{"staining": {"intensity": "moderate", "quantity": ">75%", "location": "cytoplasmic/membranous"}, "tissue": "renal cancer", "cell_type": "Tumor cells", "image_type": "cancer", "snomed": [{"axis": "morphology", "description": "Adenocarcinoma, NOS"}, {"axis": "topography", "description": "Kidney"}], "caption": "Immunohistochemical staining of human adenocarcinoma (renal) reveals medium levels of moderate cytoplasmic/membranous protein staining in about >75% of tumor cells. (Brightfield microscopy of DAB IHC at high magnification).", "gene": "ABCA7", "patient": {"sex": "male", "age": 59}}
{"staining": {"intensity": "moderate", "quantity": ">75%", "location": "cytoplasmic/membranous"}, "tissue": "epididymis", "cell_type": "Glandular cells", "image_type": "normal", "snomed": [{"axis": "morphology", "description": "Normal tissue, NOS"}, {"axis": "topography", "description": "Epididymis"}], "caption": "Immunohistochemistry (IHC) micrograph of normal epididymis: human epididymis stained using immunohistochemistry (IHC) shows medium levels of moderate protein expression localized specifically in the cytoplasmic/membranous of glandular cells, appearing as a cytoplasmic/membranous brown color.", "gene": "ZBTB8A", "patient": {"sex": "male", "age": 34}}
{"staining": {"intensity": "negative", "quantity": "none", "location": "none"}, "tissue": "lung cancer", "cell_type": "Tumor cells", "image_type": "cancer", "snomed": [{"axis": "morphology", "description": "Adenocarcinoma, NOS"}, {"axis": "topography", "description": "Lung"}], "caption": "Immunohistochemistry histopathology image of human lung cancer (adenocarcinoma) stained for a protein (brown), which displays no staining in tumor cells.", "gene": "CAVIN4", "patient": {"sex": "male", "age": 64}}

▸ **Brief**: Repeat the data. Keep every word the same.

▸ **Answer for this exercise**:
{"staining": {"intensity": "moderate", "quantity": ">75%", "location": "cytoplasmic/membranous"}, "tissue": "renal cancer", "cell_type": "Tumor cells", "image_type": "cancer", "snomed": [{"axis": "morphology", "description": "Adenocarcinoma, NOS"}, {"axis": "topography", "description": "Kidney"}], "caption": "Immunohistochemical staining of human adenocarcinoma (renal) reveals medium levels of moderate cytoplasmic/membranous protein staining in about >75% of tumor cells. (Brightfield microscopy of DAB IHC at high magnification).", "gene": "ABCA7", "patient": {"sex": "male", "age": 59}}
{"staining": {"intensity": "moderate", "quantity": ">75%", "location": "cytoplasmic/membranous"}, "tissue": "epididymis", "cell_type": "Glandular cells", "image_type": "normal", "snomed": [{"axis": "morphology", "description": "Normal tissue, NOS"}, {"axis": "topography", "description": "Epididymis"}], "caption": "Immunohistochemistry (IHC) micrograph of normal epididymis: human epididymis stained using immunohistochemistry (IHC) shows medium levels of moderate protein expression localized specifically in the cytoplasmic/membranous of glandular cells, appearing as a cytoplasmic/membranous brown color.", "gene": "ZBTB8A", "patient": {"sex": "male", "age": 34}}
{"staining": {"intensity": "negative", "quantity": "none", "location": "none"}, "tissue": "lung cancer", "cell_type": "Tumor cells", "image_type": "cancer", "snomed": [{"axis": "morphology", "description": "Adenocarcinoma, NOS"}, {"axis": "topography", "description": "Lung"}], "caption": "Immunohistochemistry histopathology image of human lung cancer (adenocarcinoma) stained for a protein (brown), which displays no staining in tumor cells.", "gene": "CAVIN4", "patient": {"sex": "male", "age": 64}}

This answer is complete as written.